Inzwischen ist auch Adis Agic in Srebrenica angekommen, mit Blasen an den Füßen. Viele Kilometer hat er zu Fuß zurückgelegt nach Srebrenica - auf Straßen, die einst die Straßen der Flüchtenden waren: "Ich wollte nachempfinden, wie die Menschen damals marschiert sind, um sich und ihre Familien zu retten." Sein Weggefährte Edin Music erinnert daran, dass die holländischen Blauhelme der Vereinten Nationen das Massaker nicht verhindern konnten. Er hofft, dass die Politiker inzwischen klüger geworden sind, wenn es darum geht, Konflikte zu entschärfen, bevor mörderische Katastrophen passieren: "Europa darf nicht mehr weg schauen, wie damals in Bosnien. Wie soll Europa Kriege in Afrika und anderswo verhindern, wenn selbst in Europa versagt wird?"
Wenig Perspektive für die, die geblieben sind
So sieht das auch Landolf Reverterre, der sich im Verein "Bauern helfen Bauern" seit Jahren für den Aufbau zerstörter Häuser einsetzt: "Für diejenigen, die zurück gekommen sind, sieht es hier nicht sehr gut aus. Es gibt keine Jobs und selten einen gut erreichbaren Arzt, die Wege zur Schule sind meist weit. Das ist keine Perspektive für die Jungen. Und immer weniger wollen zurück nach Srebrenica."

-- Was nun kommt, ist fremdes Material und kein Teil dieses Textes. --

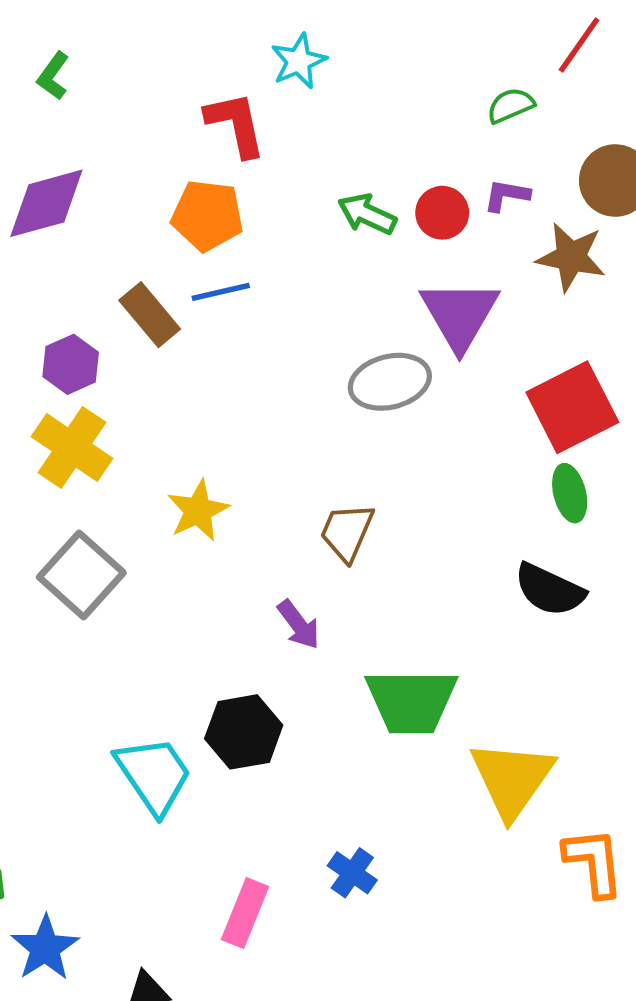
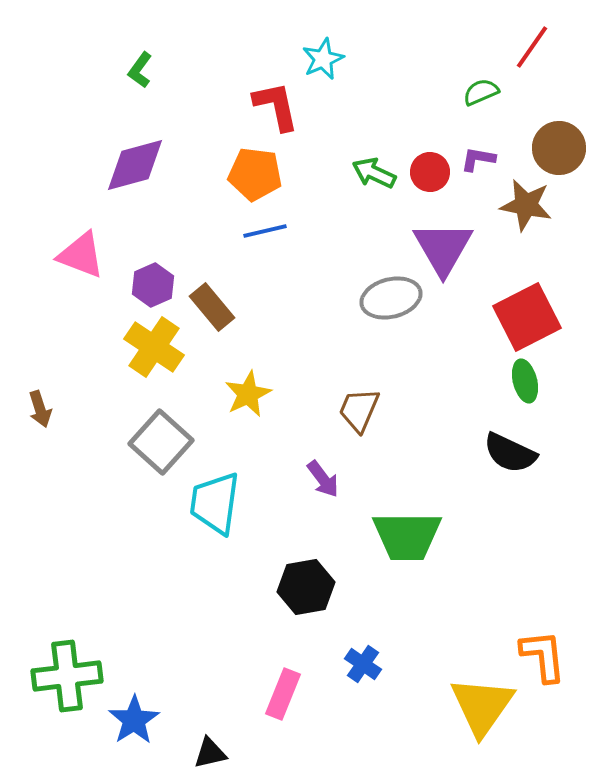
brown rectangle: (150, 315) -> (212, 307), moved
black hexagon: (244, 732) -> (306, 587), moved
cyan trapezoid: (154, 775) -> (215, 503), moved, turned -138
yellow triangle: (512, 779) -> (482, 706), moved

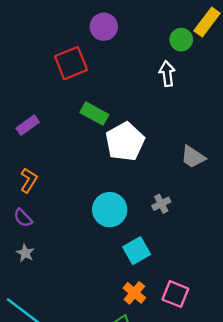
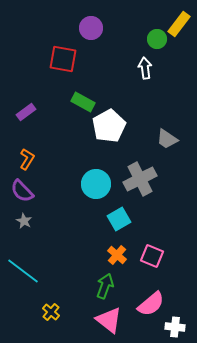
red square: (71, 63) -> (63, 59), turned 32
gray cross: (161, 204) -> (140, 179), size x2.0
purple semicircle: (23, 218) -> (22, 191), size x1.4

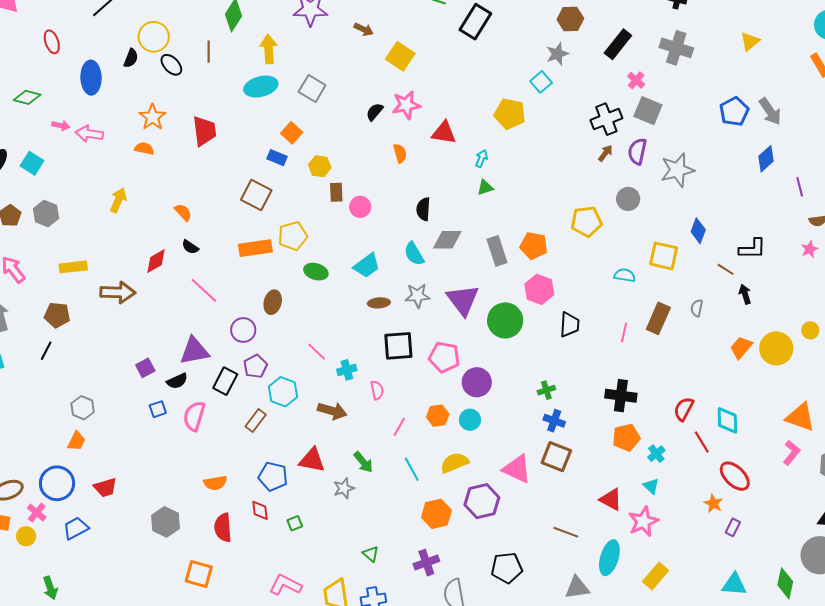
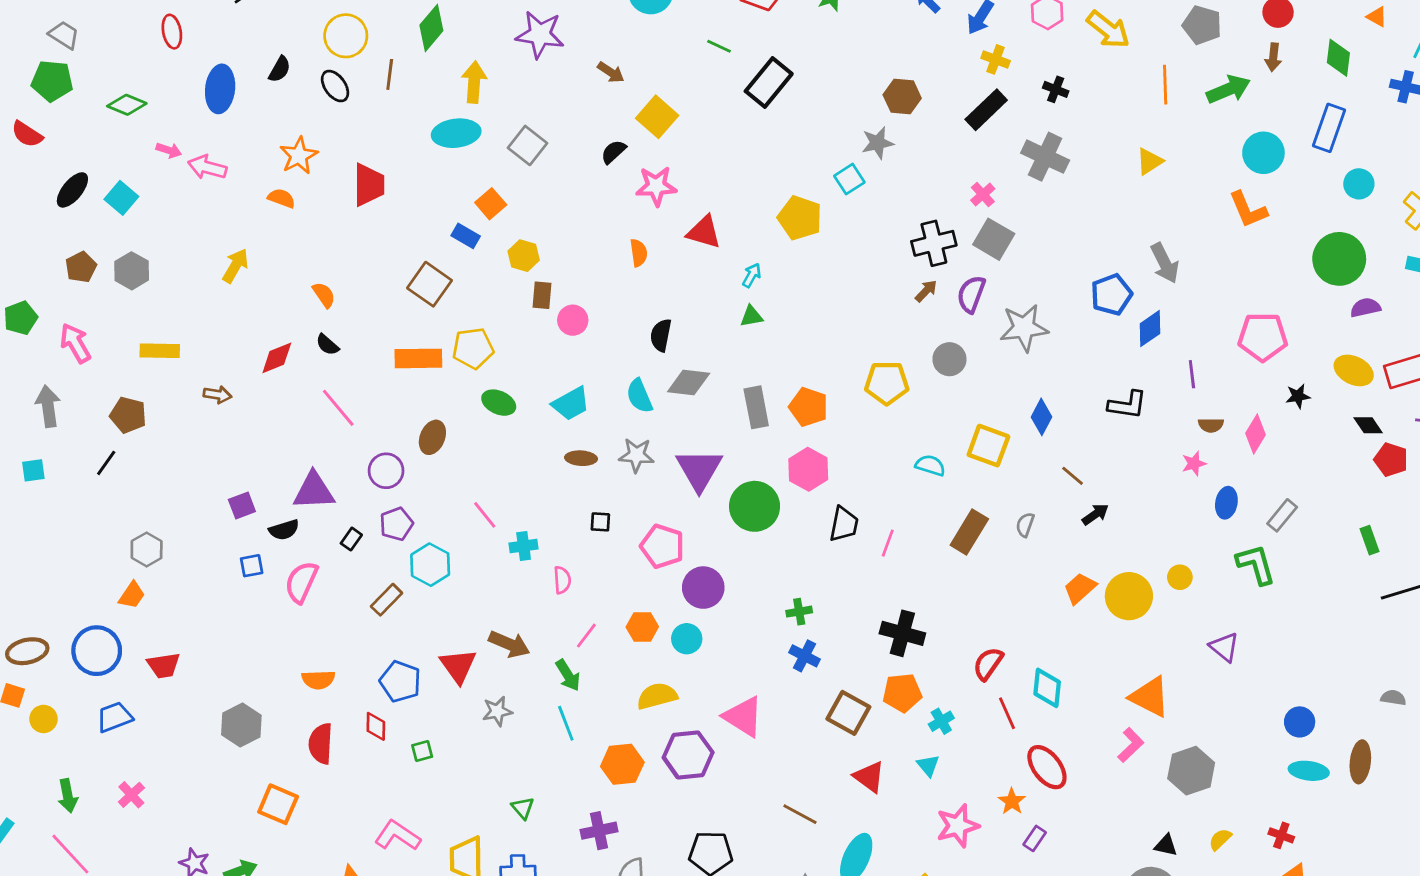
yellow circle: (154, 37) -> (346, 36), moved
black rectangle: (618, 44) -> (986, 110), moved
blue pentagon: (734, 111) -> (1111, 295), moved
black semicircle: (375, 112) -> (613, 152), moved
black L-shape: (752, 249) -> (1127, 405), moved
brown arrow: (118, 292) -> (217, 395), size x0.6
black arrow: (745, 294) -> (1095, 514), turned 66
pink line: (624, 332) -> (888, 543), moved
black square: (398, 346) -> (600, 522), size x0.5
black rectangle: (225, 381) -> (351, 539), size x0.6
brown arrow: (332, 411) -> (509, 644), moved
brown square: (556, 457) -> (848, 713), moved
red triangle: (312, 460) -> (458, 666), turned 36
green arrow: (363, 462) -> (568, 675), moved
cyan line: (412, 469) -> (566, 723), moved
pink cross: (37, 513) -> (131, 795), moved
pink star: (643, 522) -> (958, 826), moved

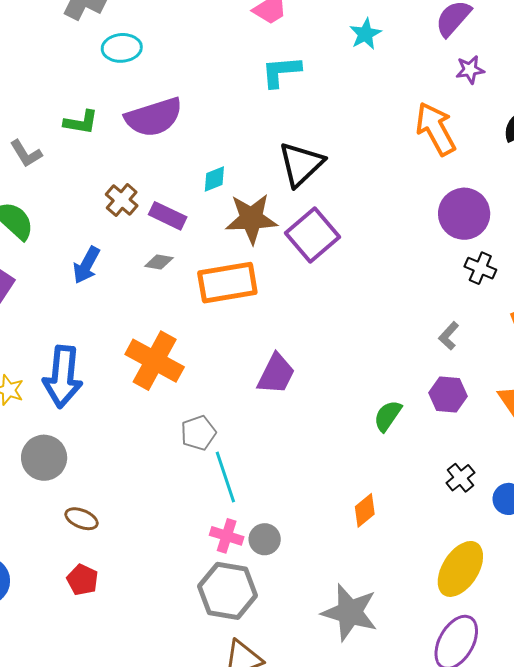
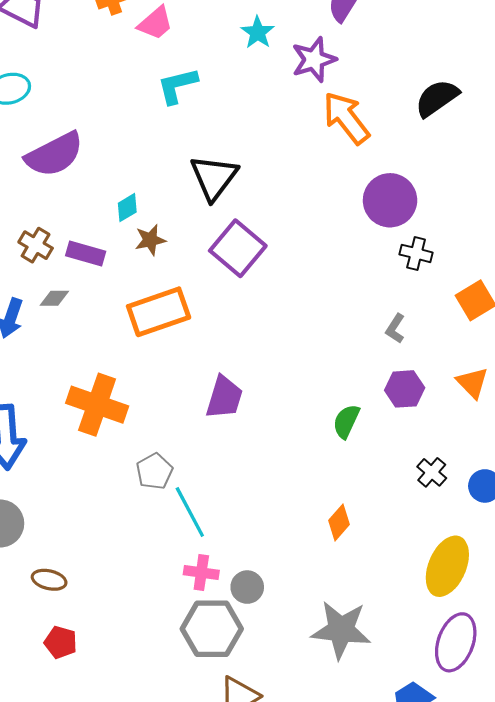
purple star: (470, 70) -> (314, 60), moved, size x1.5
brown star: (251, 219) -> (150, 240), moved, size x0.6
gray diamond: (159, 262) -> (54, 298), moved
gray circle: (265, 539) -> (247, 587), moved

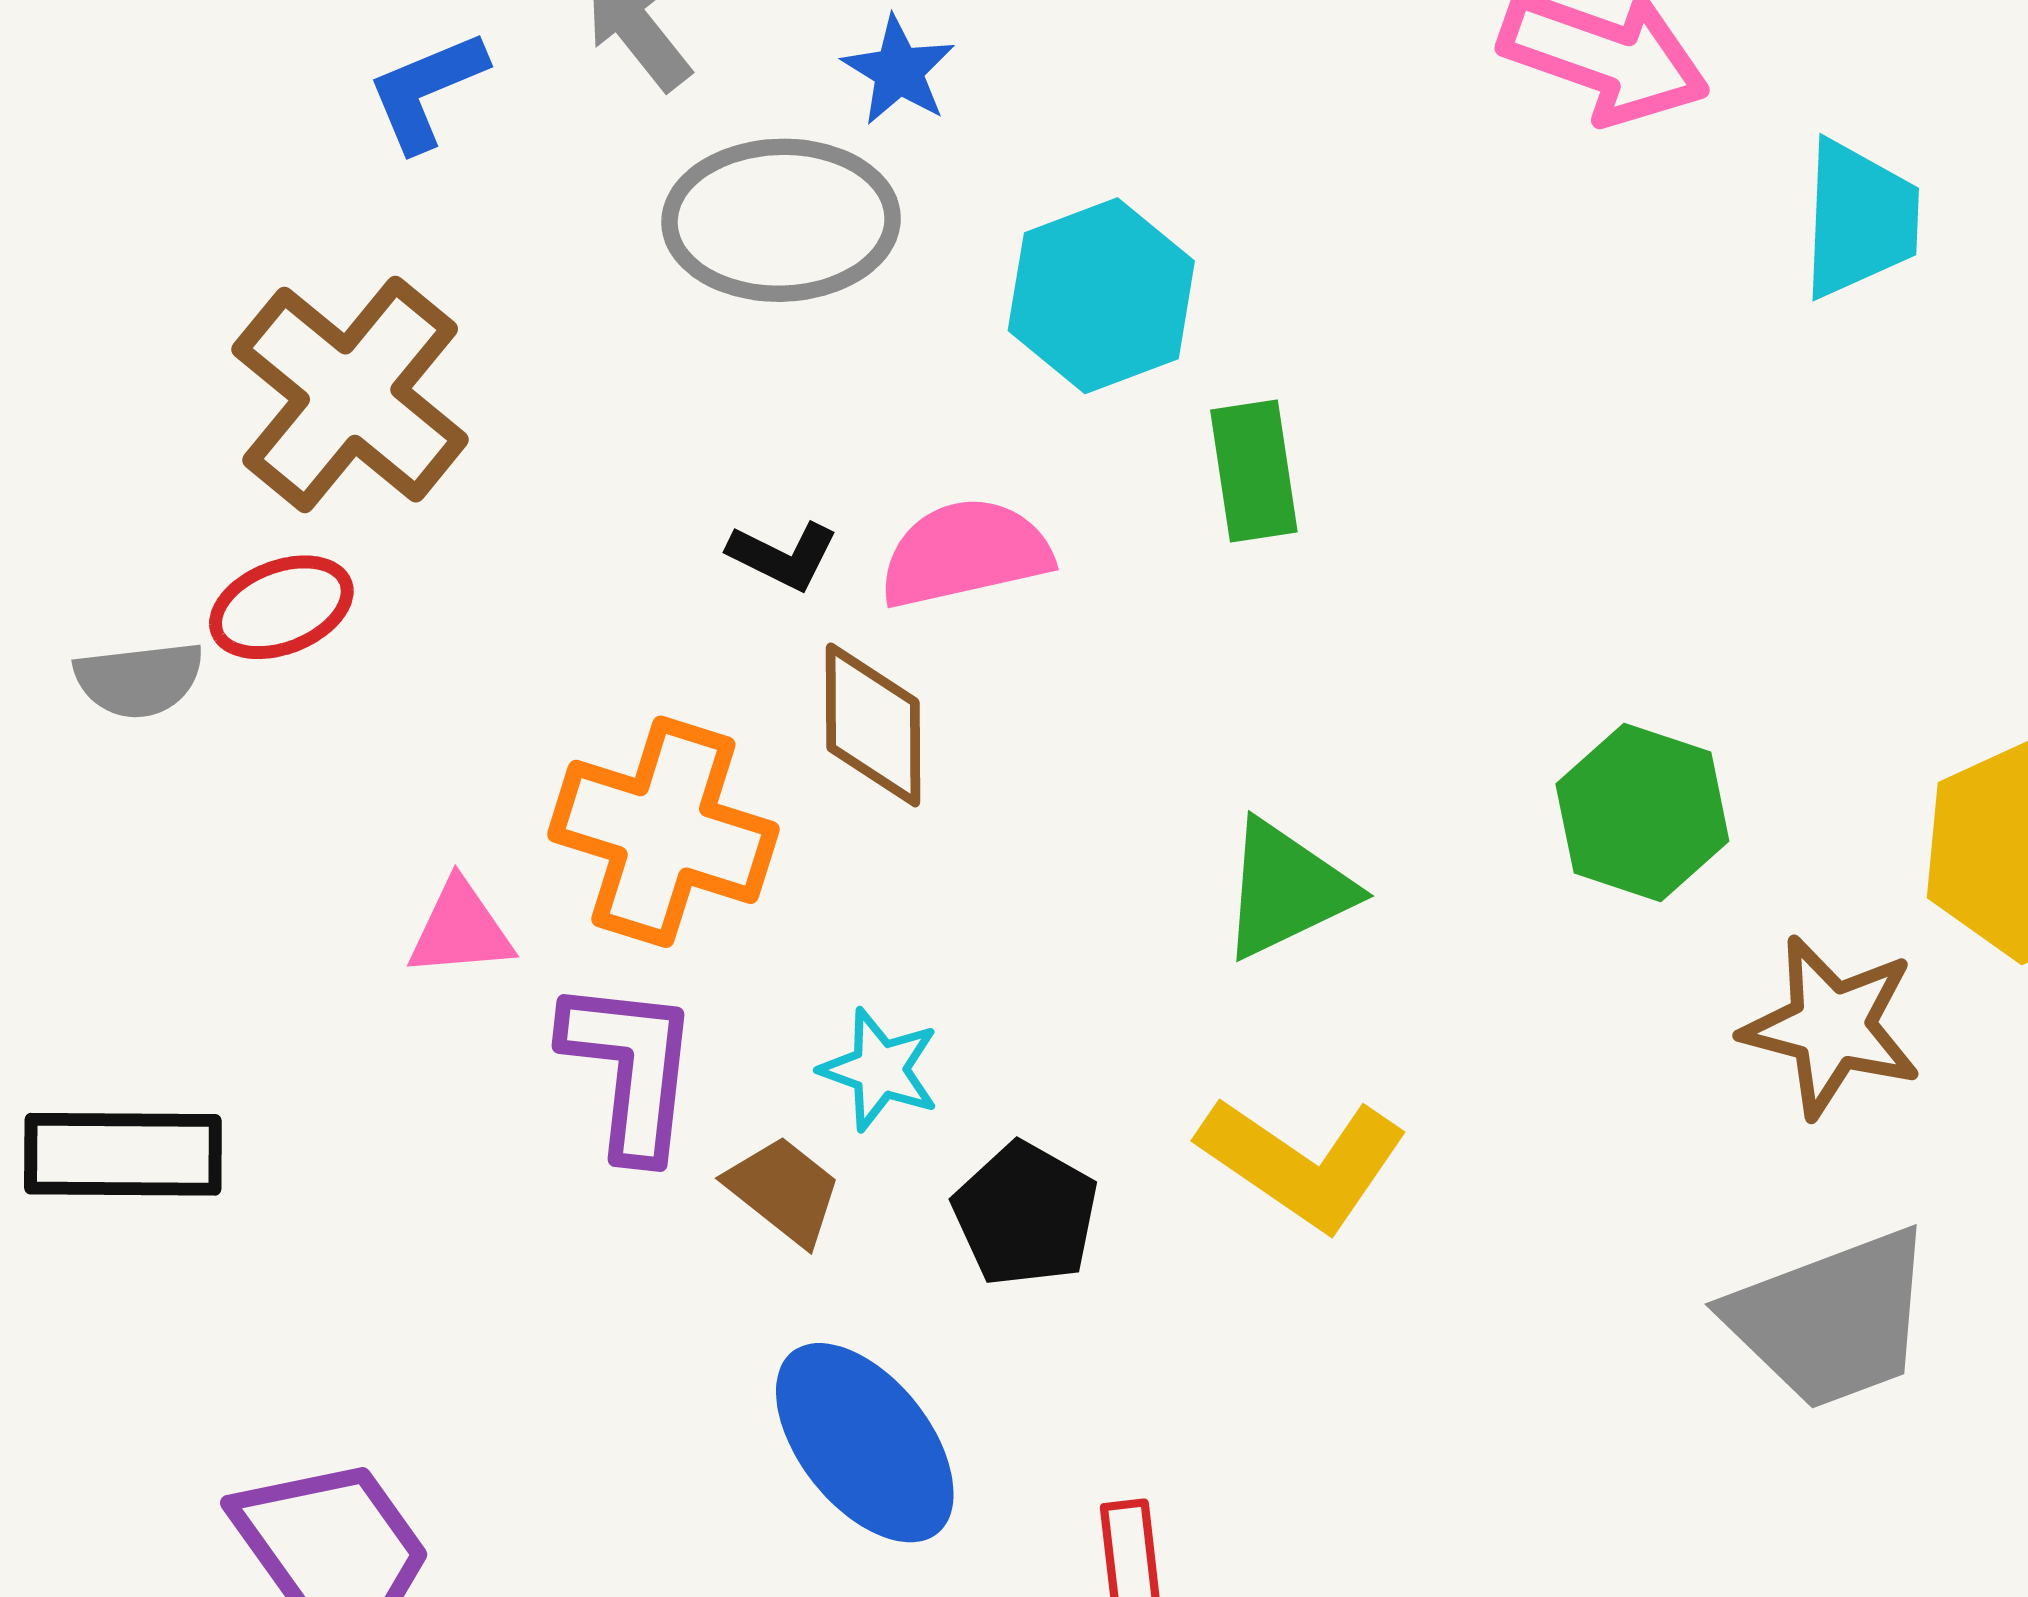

Lokalpolitiker versuchen, die Vormacht bosnisch-muslimischer Parteien im Kommunalparlament zu halten. Eine serbische Stadtregierung soll verhindert werden. Im Herbst sind Kommunalwahlen. Wer im Ausland oder anderswo in Bosnien wohnt, wird von jungen Leuten am Rande der Gedenkfeiern ermutigt, sich in die örtlichen Wahllisten eintragen zu lassen, um zu verhindern, dass ausgerechnet in Srebrenica bosnische Serben regieren.
520 weitere Leichen identifiziert
Die Vergangenheit wirkt tief in die Zukunft hinein. Immer noch werden Opfer des Massakers entdeckt, die irgendwo verscharrt wurden. Und jedes Jahr das gleiche Bild auf dem Friedhof von Srebrenica. Ein Konvoi mit Hunderten Särgen bewegt sich zu den frisch ausgehobenen Gräbern. In diesem Jahr sind es 520. Die Überreste von Ermordeten, die erst jetzt identifiziert werden konnten, finden ihre letzte Ruhe. Bisher wurden hier rund 5100 Opfer bestattet.
Die Gedenkfeier ist auch 20 Jahre nach dem Beginn des Bosnienkriegs und 17 Jahre nach dem Massaker ein Politikum. Und das Zusammenleben in der Region ist noch immer schwer. Das Maassaker von Srebrenica ist eines der schwersten Kriegsverbrechen in Europa seit 1945.